Water Under the Bridge? Questions and Challenges in the Central Ravine

by Susan Blevins
7 years ago
109716 Views

By: Andrew Ward

When it comes to major construction projects, the Classical world remembered attempts to control and channel water as keenly as more canonical architectural monuments. Archaic and Classical figures from the tyrant Polycrates to the Persian king Xerxes were either hailed for, or railed against, for the hubris of controlling water. By the Hellenistic period and the successor kingdoms of Alexander the Great, aqueducts, channels, and other water management networks were a tool that everyone from kings to local politicians could use to gain public favor. Water management remained a major tool of later Roman largess and control in the capital and in the provinces. The impact these projects had on ancient viewers is only now coming to be fully appreciated by modern archaeologists.

Along these lines, the “Central Ravine,” a channel that runs roughly south-north through the central valley of the Sanctuary of the Great Gods, became the subject of formalized and intensive study in 2016 and 2017. The core of this work utilized photogrammetry, a method of creating a 3d model by stitching together many digital photographs. Archeologists rendered two dimensional plans, such as the one pictured above, from the 3d model allowing archaeologists to quickly document a physical feature of the Sanctuary whose great length would require years of planning using traditional hand measurements. This work, bringing together multiple specialists, is part of the wider growth of the Digital Humanities in American archaeology.

The primary objectives of our study of the Central Ravine are to understand the course, dimensions, and magnitude of the ancient (Greek and Roman period) water channel, and how the channel was bridged and thus shaped an ancient visitor’s experience of the Sanctuary. Fortunately, along the modern ravine small sections of the ancient ravine are visible. In the image below, for example, a section of the modern retaining wall is visible on the left, while a section of the ancient wall of the ravine is visible on the right. The Greek period walls visible in this image, made by stacking roughly worked basalt boulders give way to stretches of Roman period walls composed of concrete and reused blocks, all integrated into a modern ravine lining built and rebuilt from the 1950s until today.
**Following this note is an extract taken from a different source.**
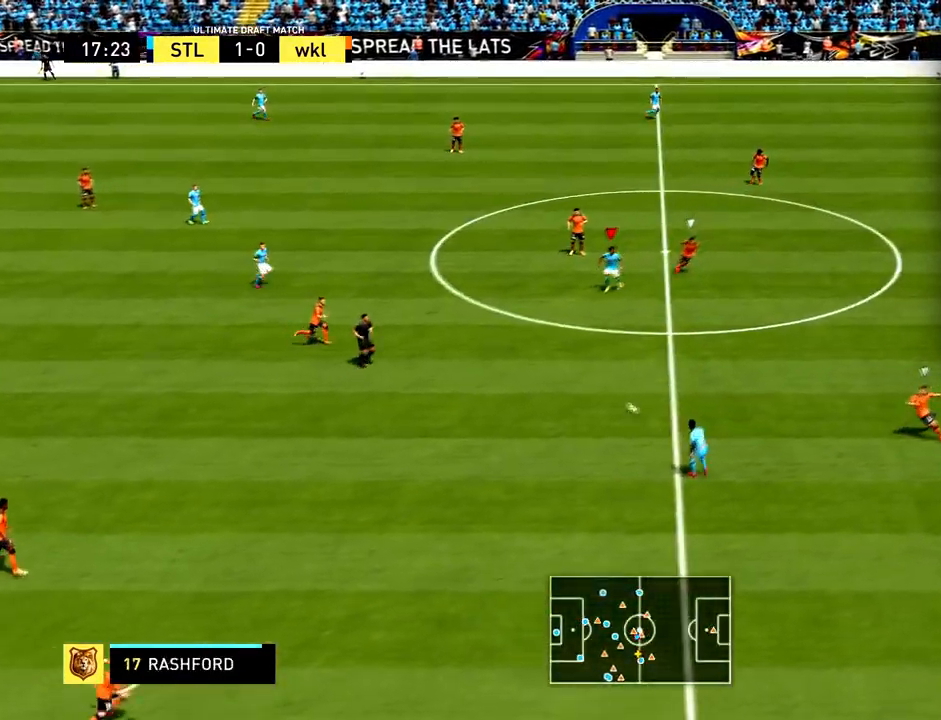
{"buttons": ["R2"], "left_stick": "center", "events": [[133, "R2", "down"]]}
The most remarkable aspect of the project was coming to understand the dynamism of the Central Ravine. It is easy to think of the channel as a static monument, but this is far from the truth. Indeed, the ancient course of the channel in the Greek and Roman periods seems to have been slightly different. Targeted excavations in the Central Ravine in upcoming excavations seasons may yet reveal the exact course of the ancient channel.

Our modern Central Ravine was formalized by modern excavators as a railroad bed (pictured), extended from the area of the Altar Court and Theater to at least the Rotunda of Arsinoe by 1950. From 1953 to 1956, a series of interventions conducted by the American team resulted in a cement and cobble lined road/river with a culvert below the theater’s cave, or seating section. This modern path was used by tourists during the summer and served as a runoff channel in the offseason.  Nature quickly reasserted itself, however, and the channel returned to its ancient use as a water channel by the end of the decade.

The regular storms on the island, which we were lucky enough to witness in the 2017 season, are powerful enough to affect the appearance of the channel on a yearly basis, further underscoring the dynamism of the ancient waterway. The regular need to stabilize the modern ravine walls makes the ravine as much an artifact of modern site management as ancient monument. While the Central Ravine may have physically changed a great deal over time, our attempts to control these natural forces is much the same as those done by the ancient stewards of the Sanctuary of the Great Gods.